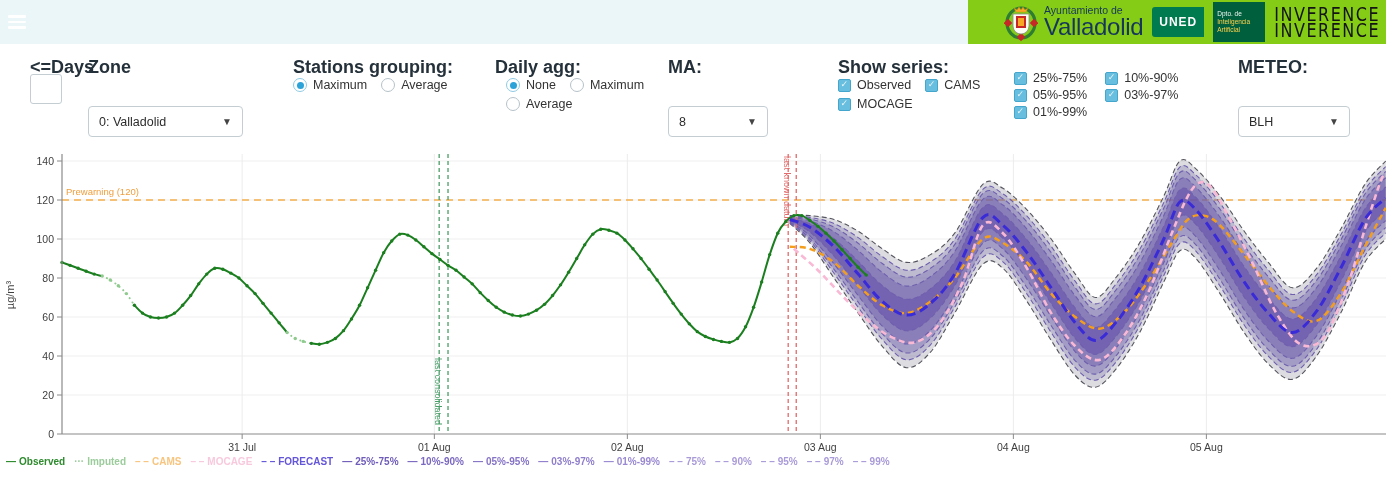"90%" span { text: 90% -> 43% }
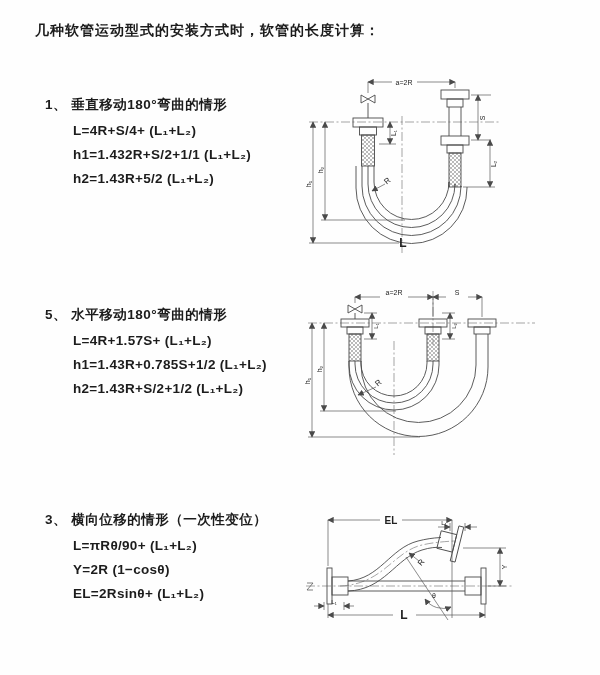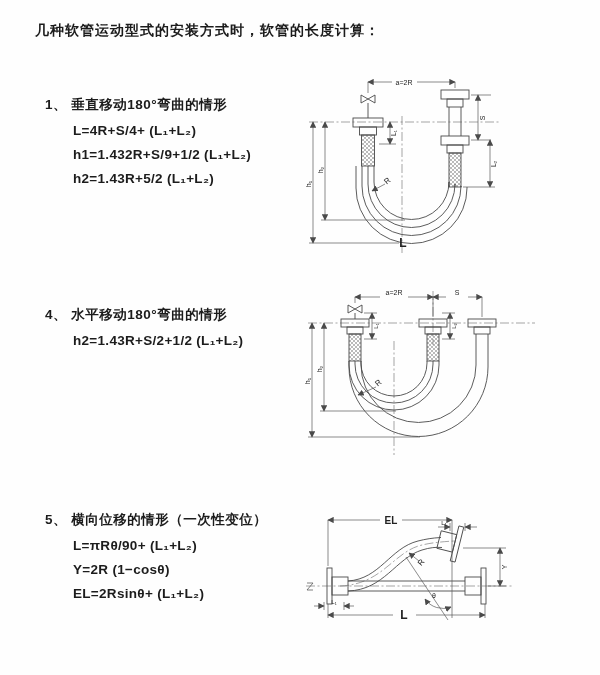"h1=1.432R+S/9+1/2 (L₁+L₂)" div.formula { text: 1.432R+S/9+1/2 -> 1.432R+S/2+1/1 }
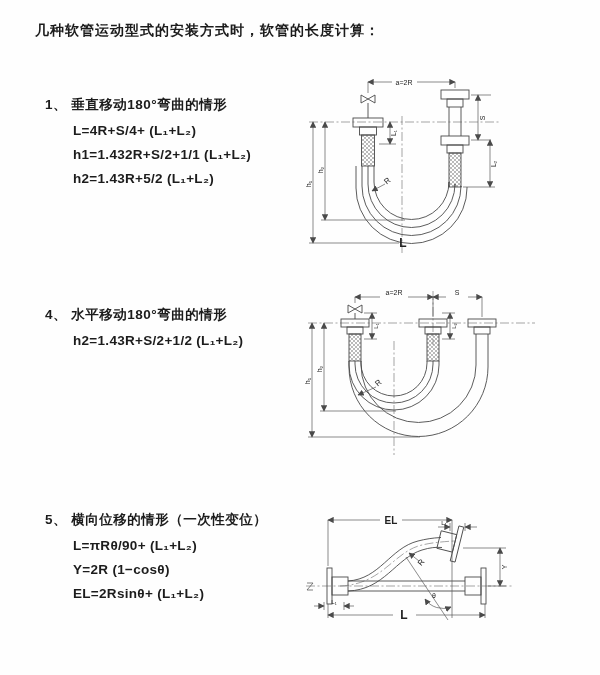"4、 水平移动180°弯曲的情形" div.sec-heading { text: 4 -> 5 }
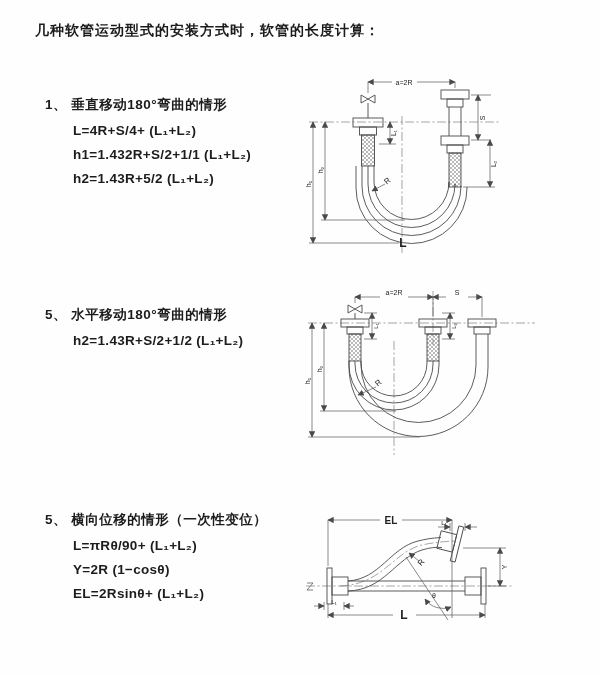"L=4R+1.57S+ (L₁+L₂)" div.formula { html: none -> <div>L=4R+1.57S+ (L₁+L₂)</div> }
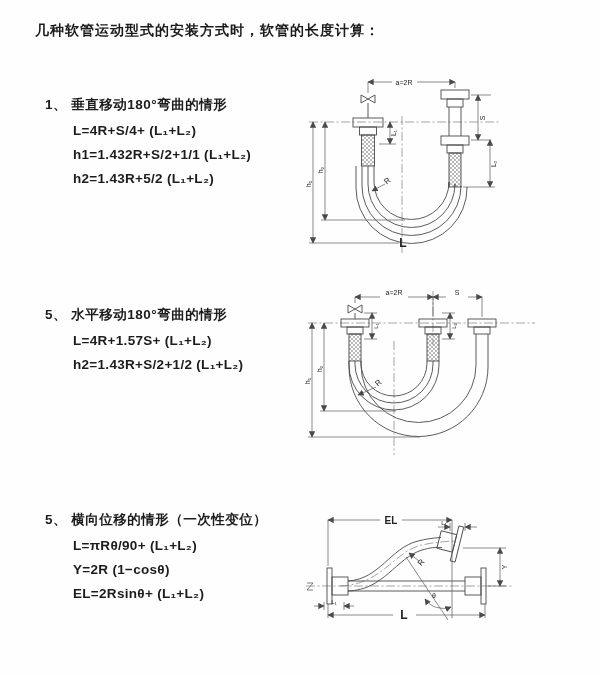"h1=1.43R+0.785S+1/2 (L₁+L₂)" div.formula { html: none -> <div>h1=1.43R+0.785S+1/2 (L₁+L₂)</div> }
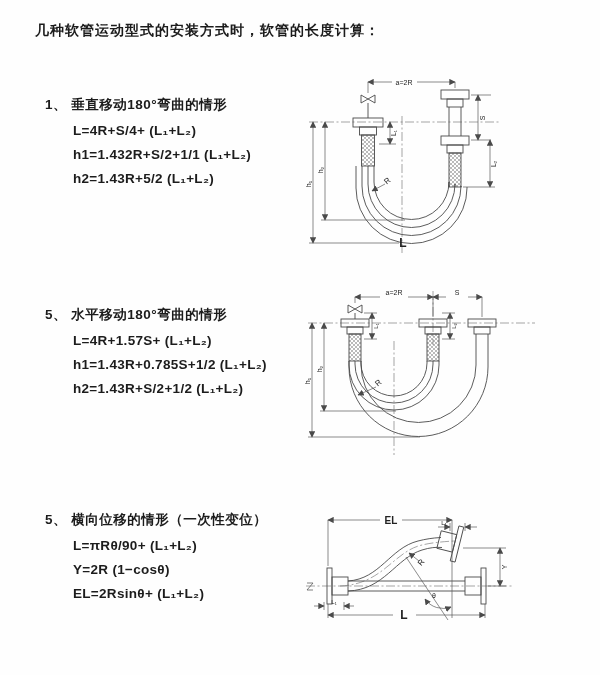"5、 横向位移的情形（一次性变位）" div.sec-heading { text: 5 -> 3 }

> **Instructions to follow**
A word-for-word repeat is expected of the lines from the one with "none -> <div>L=4R+1.57S+" to the end of the data, both included; pictures are not part of it.

> **Exercise answer**
"L=4R+1.57S+ (L₁+L₂)" div.formula { html: none -> <div>L=4R+1.57S+ (L₁+L₂)</div> }
"h1=1.43R+0.785S+1/2 (L₁+L₂)" div.formula { html: none -> <div>h1=1.43R+0.785S+1/2 (L₁+L₂)</div> }
"5、 横向位移的情形（一次性变位）" div.sec-heading { text: 5 -> 3 }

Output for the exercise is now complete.